Em “Relatos do Mundo”, Tom Hanks dá vida a Jefferson Kyle Kidd, um ex-militar que troca o campo de batalha por uma missão igualmente desafiadora: narrar as notícias a comunidades isoladas nos rincões da América do século XIX. No papel de um “leitor de notícias”, Kidd percorre territórios marcados pela desinformação e pelo isolamento, apresentando um vislumbre do mundo exterior para populações afastadas da civilização emergente. Essa prática, retratada com a sensibilidade característica de Paul Greengrass — que já colaborara com Hanks no intenso “Capitão Phillips” (2013) —, ilustra o heroísmo silencioso de quem, mesmo em tempos de fragmentação social, promove o diálogo e a compreensão como pilares para um futuro mais inclusivo.
Embora toque de forma tangencial em eventos marcantes, como a promulgação da Décima Terceira Emenda em 1865, que aboliu a escravidão nos Estados Unidos, o filme mergulha em questões mais sutis, explorando os dilemas sociais e culturais de uma nação dividida. A amargura do sul escravocrata, forçado a aceitar a nova ordem, é apenas uma das muitas camadas que compõem o cenário sociopolítico desse drama histórico. Greengrass utiliza o período de reconstrução nacional para examinar a complexidade de um país que lutava para se reinventar, enquanto enfrentava preconceitos enraizados e uma violência endêmica.

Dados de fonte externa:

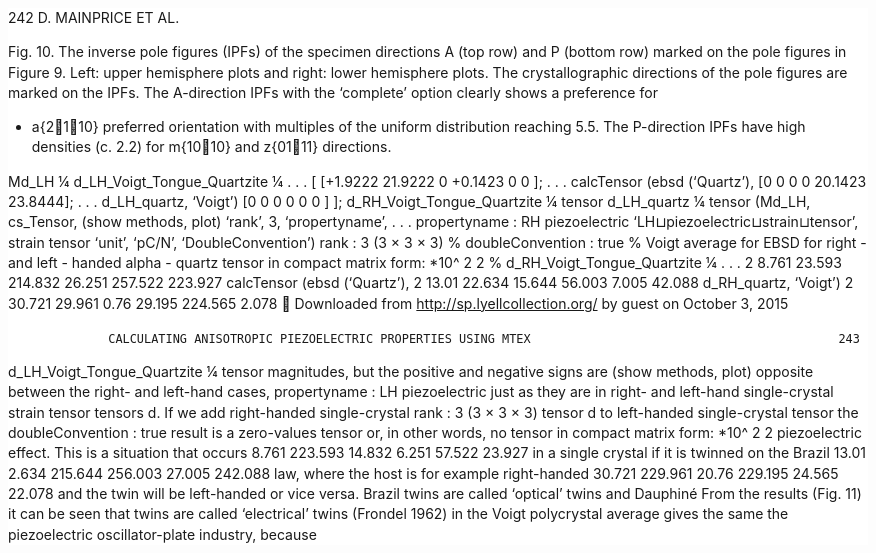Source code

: 242                                              D. MAINPRICE ET AL.




Fig. 10. The inverse pole figures (IPFs) of the specimen directions A (top row) and P (bottom row) marked on the pole
figures in Figure 9. Left: upper hemisphere plots and right: lower hemisphere plots. The crystallographic directions of
the pole figures are marked on the IPFs. The A-direction IPFs with the ‘complete’ option clearly shows a preference for
+ a{2110} preferred orientation with multiples of the uniform distribution reaching 5.5. The P-direction IPFs have high
densities (c. 2.2) for m{1010} and z{0111} directions.



Md_LH ¼                                                          d_LH_Voigt_Tongue_Quartzite ¼ . . .
[ [+1.9222 21.9222 0 +0.1423       0         0        ]; . . .        calcTensor (ebsd (‘Quartz’),
 [0         0        0 0           20.1423 23.8444]; . . .            d_LH_quartz, ‘Voigt’)
 [0         0        0 0           0         0      ] ];         d_RH_Voigt_Tongue_Quartzite ¼ tensor
d_LH_quartz ¼ tensor (Md_LH, cs_Tensor,                               (show methods, plot)
   ‘rank’, 3, ‘propertyname’, . . .                                propertyname     : RH piezoelectric
  ‘LH⊔piezoelectric⊔strain⊔tensor’,                                                   strain tensor
   ‘unit’, ‘pC/N’, ‘DoubleConvention’)                             rank             : 3 (3 × 3 × 3)
%                                                                  doubleConvention : true
% Voigt average for EBSD for right - and
  left - handed alpha - quartz
                                                                 tensor in compact matrix form: *10^ 2 2
%
d_RH_Voigt_Tongue_Quartzite ¼ . . .                              2 8.761 23.593 214.832 26.251 257.522 223.927
      calcTensor (ebsd (‘Quartz’),                               2 13.01 22.634     15.644 56.003       7.005    42.088
      d_RH_quartz, ‘Voigt’)                                      2 30.721 29.961     0.76    29.195 224.565       2.078
                     Downloaded from http://sp.lyellcollection.org/ by guest on October 3, 2015

                  CALCULATING ANISOTROPIC PIEZOELECTRIC PROPERTIES USING MTEX                                           243

d_LH_Voigt_Tongue_Quartzite ¼ tensor                           magnitudes, but the positive and negative signs are
     (show methods, plot)                                      opposite between the right- and left-hand cases,
  propertyname     : LH piezoelectric                          just as they are in right- and left-hand single-crystal
                     strain tensor                             tensors d. If we add right-handed single-crystal
  rank             : 3 (3 × 3 × 3)                             tensor d to left-handed single-crystal tensor the
  doubleConvention : true                                      result is a zero-values tensor or, in other words, no
 tensor in compact matrix form: *10^ 2 2
                                                               piezoelectric effect. This is a situation that occurs
  8.761   223.593     14.832     6.251   57.522    23.927
                                                               in a single crystal if it is twinned on the Brazil
  13.01      2.634 215.644 256.003       27.005 242.088
                                                               law, where the host is for example right-handed
  30.721 229.961      20.76    229.195 24.565      22.078
                                                               and the twin will be left-handed or vice versa.
                                                               Brazil twins are called ‘optical’ twins and Dauphiné
From the results (Fig. 11) it can be seen that                 twins are called ‘electrical’ twins (Frondel 1962) in
the Voigt polycrystal average gives the same                   the piezoelectric oscillator-plate industry, because
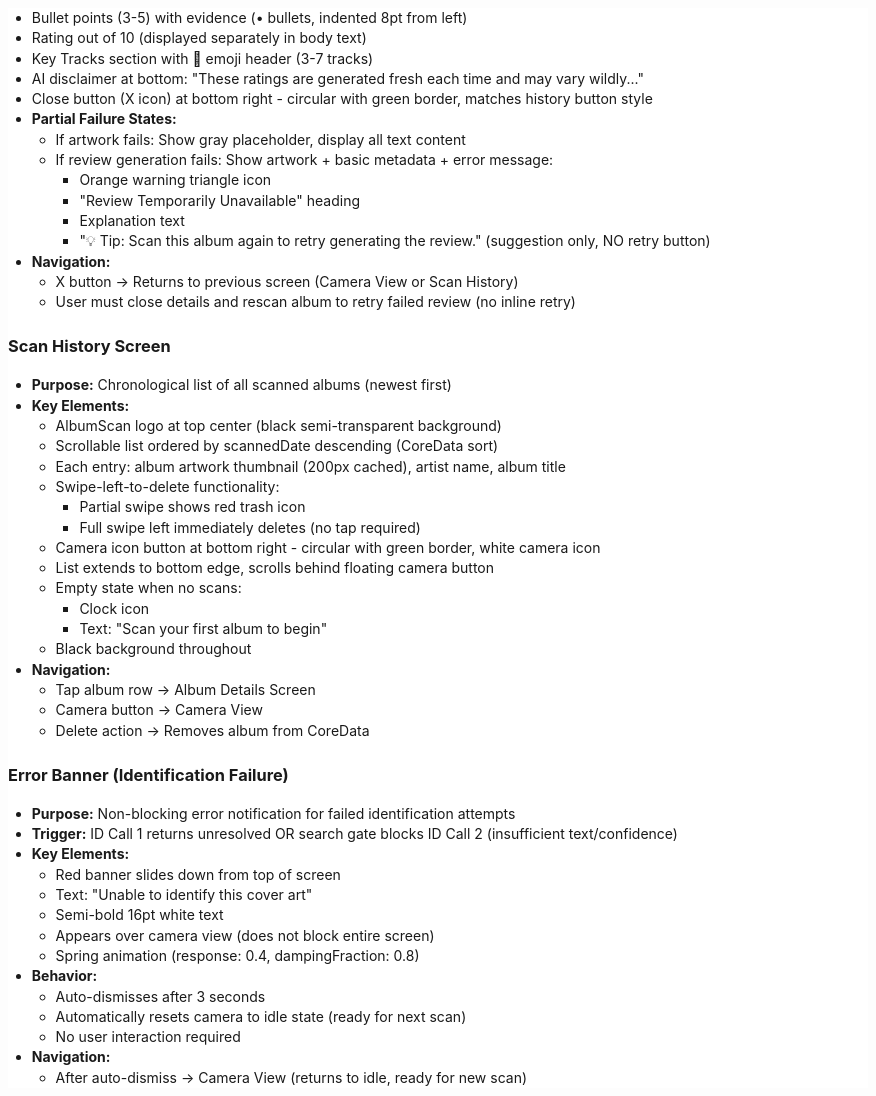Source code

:   - Bullet points (3-5) with evidence (• bullets, indented 8pt from left)
  - Rating out of 10 (displayed separately in body text)
  - Key Tracks section with 🎵 emoji header (3-7 tracks)
  - AI disclaimer at bottom: "These ratings are generated fresh each time and may vary wildly..."
  - Close button (X icon) at bottom right - circular with green border, matches history button style
- **Partial Failure States:**
  - If artwork fails: Show gray placeholder, display all text content
  - If review generation fails: Show artwork + basic metadata + error message:
    - Orange warning triangle icon
    - "Review Temporarily Unavailable" heading
    - Explanation text
    - "💡 Tip: Scan this album again to retry generating the review." (suggestion only, NO retry button)
- **Navigation:**
  - X button → Returns to previous screen (Camera View or Scan History)
  - User must close details and rescan album to retry failed review (no inline retry)

### Scan History Screen
- **Purpose:** Chronological list of all scanned albums (newest first)
- **Key Elements:**
  - AlbumScan logo at top center (black semi-transparent background)
  - Scrollable list ordered by scannedDate descending (CoreData sort)
  - Each entry: album artwork thumbnail (200px cached), artist name, album title
  - Swipe-left-to-delete functionality:
    - Partial swipe shows red trash icon
    - Full swipe left immediately deletes (no tap required)
  - Camera icon button at bottom right - circular with green border, white camera icon
  - List extends to bottom edge, scrolls behind floating camera button
  - Empty state when no scans:
    - Clock icon
    - Text: "Scan your first album to begin"
  - Black background throughout
- **Navigation:**
  - Tap album row → Album Details Screen
  - Camera button → Camera View
  - Delete action → Removes album from CoreData

### Error Banner (Identification Failure)
- **Purpose:** Non-blocking error notification for failed identification attempts
- **Trigger:** ID Call 1 returns unresolved OR search gate blocks ID Call 2 (insufficient text/confidence)
- **Key Elements:**
  - Red banner slides down from top of screen
  - Text: "Unable to identify this cover art"
  - Semi-bold 16pt white text
  - Appears over camera view (does not block entire screen)
  - Spring animation (response: 0.4, dampingFraction: 0.8)
- **Behavior:**
  - Auto-dismisses after 3 seconds
  - Automatically resets camera to idle state (ready for next scan)
  - No user interaction required
- **Navigation:**
  - After auto-dismiss → Camera View (returns to idle, ready for new scan)
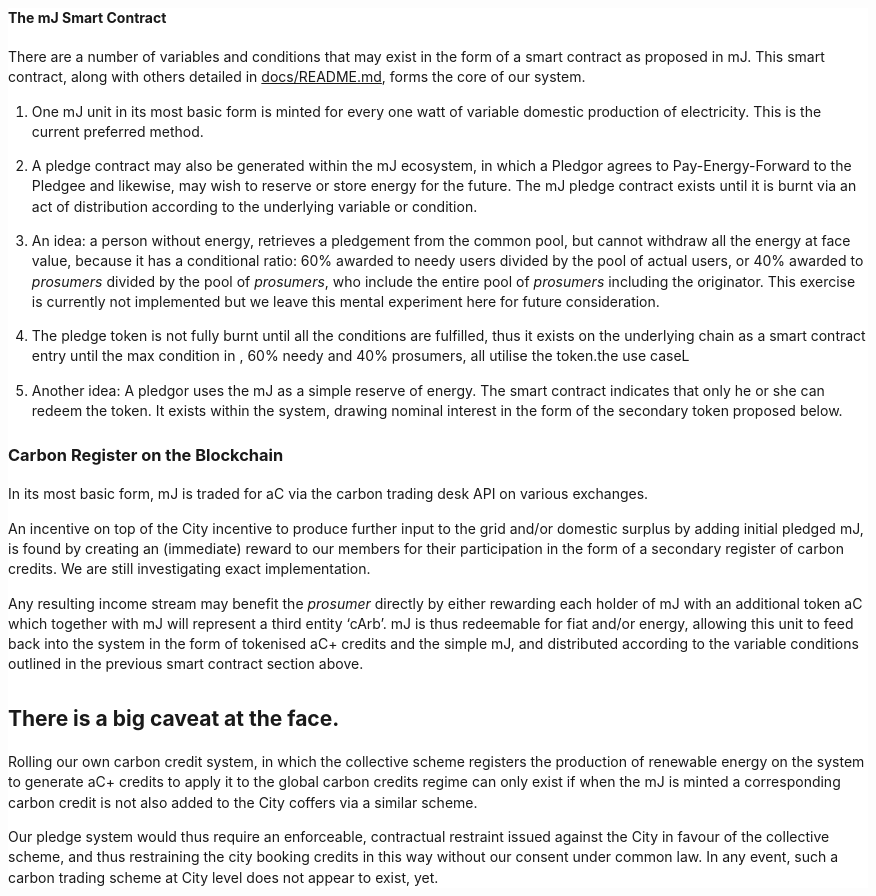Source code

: #### The mJ Smart Contract

There are a number of variables and conditions that may exist in the form of a smart contract as proposed in mJ.  This smart contract, along with others detailed in [docs/README.md](docs/README.md), forms the core of our system.

1.  One mJ unit in its most basic form is minted for every one watt of variable domestic production of electricity. This is the current preferred method.

2. A pledge contract may also be generated within the mJ ecosystem, in which a Pledgor agrees to Pay-Energy-Forward to the Pledgee and likewise, may wish to reserve or store energy for the future. The mJ pledge contract exists until it is burnt via an act of distribution according to the underlying variable or condition.

3.  An idea: a person without energy, retrieves a pledgement from the common pool, but cannot withdraw all the energy at face value, because it has a conditional ratio: 60% awarded to needy users divided by the pool of actual users, or 40% awarded to *prosumers* divided by the pool of *prosumers*, who include the entire pool of *prosumers* including the originator. This exercise is currently not implemented but we leave this mental experiment here for future consideration.

4.  The pledge token is not fully burnt until all the conditions are fulfilled, thus it exists on the underlying chain as a smart contract entry until the max condition in , 60% needy and 40% prosumers, all utilise the token.the use caseL

5.  Another idea: A pledgor uses the mJ as a simple reserve of energy. The smart contract indicates that only he or she can redeem the token. It exists within the system, drawing nominal interest in the form of the secondary token proposed below.

### Carbon Register on the Blockchain

In its most basic form, mJ is traded for aC via the carbon trading desk API on various exchanges.

An incentive on top of the City incentive to produce further input to the grid and/or domestic surplus by adding initial pledged mJ, is found by creating an (immediate) reward to our members for their participation in the form of a secondary register of carbon credits. We are still investigating exact implementation.

Any resulting income stream may benefit the *prosumer* directly by either rewarding each holder of mJ with an additional token aC which together with mJ will represent a third entity ‘cArb’. mJ is thus redeemable for fiat and/or energy, allowing this unit to feed back into the system in the form of tokenised aC+ credits and the simple mJ, and distributed according to the variable conditions outlined in the previous smart contract section above.

## There is a big caveat at the face.

Rolling our own carbon credit system, in which the collective scheme registers the production of renewable energy on the system to generate aC+ credits to apply it to the global carbon credits regime can only exist if when the mJ is minted a corresponding carbon credit is not also added to the City coffers via a similar scheme.

Our pledge system would thus require an enforceable, contractual restraint issued against the City in favour of the collective scheme, and thus restraining the city booking credits in this way without our consent under common law. In any event, such a carbon trading scheme at City level does not appear to exist, yet.
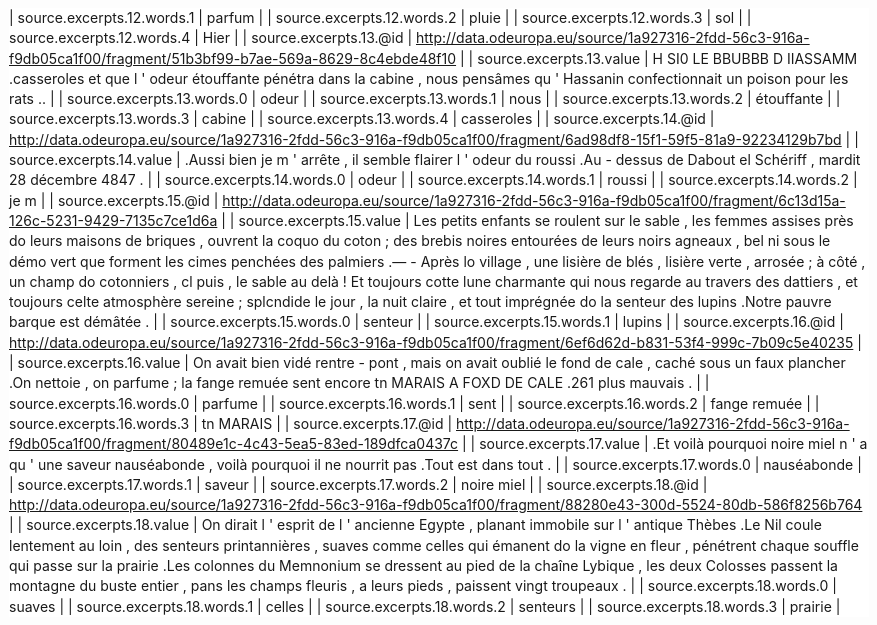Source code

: | source.excerpts.12.words.1 | parfum |
| source.excerpts.12.words.2 | pluie |
| source.excerpts.12.words.3 | sol |
| source.excerpts.12.words.4 | Hier |
| source.excerpts.13.@id | http://data.odeuropa.eu/source/1a927316-2fdd-56c3-916a-f9db05ca1f00/fragment/51b3bf99-b7ae-569a-8629-8c4ebde48f10 |
| source.excerpts.13.value | H SI0 LE BBUBBB D IIASSAMM .casseroles et que l ' odeur étouffante pénétra dans la cabine , nous pensâmes qu ' Hassanin confectionnait un poison pour les rats .. |
| source.excerpts.13.words.0 | odeur |
| source.excerpts.13.words.1 | nous |
| source.excerpts.13.words.2 | étouffante |
| source.excerpts.13.words.3 | cabine |
| source.excerpts.13.words.4 | casseroles |
| source.excerpts.14.@id | http://data.odeuropa.eu/source/1a927316-2fdd-56c3-916a-f9db05ca1f00/fragment/6ad98df8-15f1-59f5-81a9-92234129b7bd |
| source.excerpts.14.value | .Aussi bien je m ' arrête , il semble flairer l ' odeur du roussi .Au - dessus de Dabout el Schériff , mardit 28 décembre 4847 . |
| source.excerpts.14.words.0 | odeur |
| source.excerpts.14.words.1 | roussi |
| source.excerpts.14.words.2 | je m |
| source.excerpts.15.@id | http://data.odeuropa.eu/source/1a927316-2fdd-56c3-916a-f9db05ca1f00/fragment/6c13d15a-126c-5231-9429-7135c7ce1d6a |
| source.excerpts.15.value | Les petits enfants se roulent sur le sable , les femmes assises près do leurs maisons de briques , ouvrent la coquo du coton ; des brebis noires entourées de leurs noirs agneaux , bel ni sous le démo vert que forment les cimes penchées des palmiers .— - Après lo village , une lisière de blés , lisière verte , arrosée ; à côté , un champ do cotonniers , cl puis , le sable au delà ! Et toujours cotte lune charmante qui nous regarde au travers des dattiers , et toujours celte atmosphère sereine ; splcndide le jour , la nuit claire , et tout imprégnée do la senteur des lupins .Notre pauvre barque est démâtée . |
| source.excerpts.15.words.0 | senteur |
| source.excerpts.15.words.1 | lupins |
| source.excerpts.16.@id | http://data.odeuropa.eu/source/1a927316-2fdd-56c3-916a-f9db05ca1f00/fragment/6ef6d62d-b831-53f4-999c-7b09c5e40235 |
| source.excerpts.16.value | On avait bien vidé rentre - pont , mais on avait oublié le fond de cale , caché sous un faux plancher .On nettoie , on parfume ; la fange remuée sent encore tn MARAIS A FOXD DE CALE .261 plus mauvais . |
| source.excerpts.16.words.0 | parfume |
| source.excerpts.16.words.1 | sent |
| source.excerpts.16.words.2 | fange remuée |
| source.excerpts.16.words.3 | tn MARAIS |
| source.excerpts.17.@id | http://data.odeuropa.eu/source/1a927316-2fdd-56c3-916a-f9db05ca1f00/fragment/80489e1c-4c43-5ea5-83ed-189dfca0437c |
| source.excerpts.17.value | .Et voilà pourquoi noire miel n ' a qu ' une saveur nauséabonde , voilà pourquoi il ne nourrit pas .Tout est dans tout . |
| source.excerpts.17.words.0 | nauséabonde |
| source.excerpts.17.words.1 | saveur |
| source.excerpts.17.words.2 | noire miel |
| source.excerpts.18.@id | http://data.odeuropa.eu/source/1a927316-2fdd-56c3-916a-f9db05ca1f00/fragment/88280e43-300d-5524-80db-586f8256b764 |
| source.excerpts.18.value | On dirait l ' esprit de l ' ancienne Egypte , planant immobile sur l ' antique Thèbes .Le Nil coule lentement au loin , des senteurs printannières , suaves comme celles qui émanent do la vigne en fleur , pénétrent chaque souffle qui passe sur la prairie .Les colonnes du Memnonium se dressent au pied de la chaîne Lybique , les deux Colosses passent la montagne du buste entier , pans les champs fleuris , a leurs pieds , paissent vingt troupeaux . |
| source.excerpts.18.words.0 | suaves |
| source.excerpts.18.words.1 | celles |
| source.excerpts.18.words.2 | senteurs |
| source.excerpts.18.words.3 | prairie |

Há algo profundamente filosófico na jornada de Kidd, que parece ecoar a própria marcha inexorável do tempo. Em um mundo que, há 150 anos, era vasto e desconhecido para a maioria, as pessoas eram reféns das circunstâncias. A invenção da imprensa, ainda no século XV, por Johannes Gutenberg, havia inaugurado uma revolução na disseminação do conhecimento, mas seus benefícios estavam longe de ser universalizados. Ler era um privilégio para poucos; a maioria permanecia mergulhada na ignorância e na exploração, especialmente nas regiões mais afastadas dos centros urbanos. Ali, onde a lei oficial muitas vezes não alcançava, prevalecia a brutalidade de códigos antigos, como a lei de talião. O filme captura esse ambiente com precisão, destacando como a desinformação e as injustiças moldavam a vida cotidiana.
Ambientado em 1870, cinco anos após o fim da Guerra Civil Americana, o roteiro, baseado no livro de Paulette Jiles, acompanha Kidd em suas andanças pelo Texas. Em uma dessas viagens, ele encontra o corpo de um homem negro pendurado em uma árvore, uma visão brutal que o leva a descobrir Johanna Leonberger, uma garota de olhos claros e expressão assustada. Interpretada brilhantemente pela jovem Helena Zengel, Johanna é uma germano-americana criada por uma tribo Kiowa após ser separada de sua família. A dinâmica entre Kidd e Johanna forma o cerne emocional do filme, explorando temas como identidade, pertencimento e os laços que surgem nas circunstâncias mais improváveis.
Essa relação improvável permite a Greengrass abordar de forma sutil as tensões étnicas que moldaram a formação dos Estados Unidos. Ao reunir personagens de origens tão distintas — brancos, negros e indígenas —, o filme traça paralelos com outras sociedades coloniais, como o Brasil, que também enfrentaram processos de miscigenação e conflito cultural. É uma reflexão poderosa sobre o peso das diferenças e a necessidade de construir pontes em um mundo dividido.
“Relatos do Mundo” transcende os clichês do gênero ao se transformar em um road movie carregado de emoção. À medida que Kidd e Johanna enfrentam perigos no Velho Oeste, eles constroem uma relação de respeito e afeto que desafia as barreiras culturais e linguísticas. A presença de personagens como Ron Avalon, vivido por Michael Angelo Covino, adiciona tensão à trama, culminando em cenas de ação intensas, como um tiroteio magistralmente filmado. A trilha sonora de James Newton Howard complementa a narrativa, transportando o público para uma época em que a busca por identidade era tanto um desafio coletivo quanto pessoal.
Ao longo da trama, Kidd emerge como um herói contraditório, que personifica tanto as virtudes quanto as falhas de seu tempo. Sua jornada reflete a luta contínua pela construção de uma sociedade mais justa, ainda que imperfeita, e reafirma o papel crucial de narrativas — sejam elas jornalísticas ou pessoais — na promoção da compreensão mútua. Com uma combinação de profundidade emocional e relevância histórica, “Relatos do Mundo” não é apenas um retrato do passado, mas uma reflexão sobre os desafios atemporais da humanidade.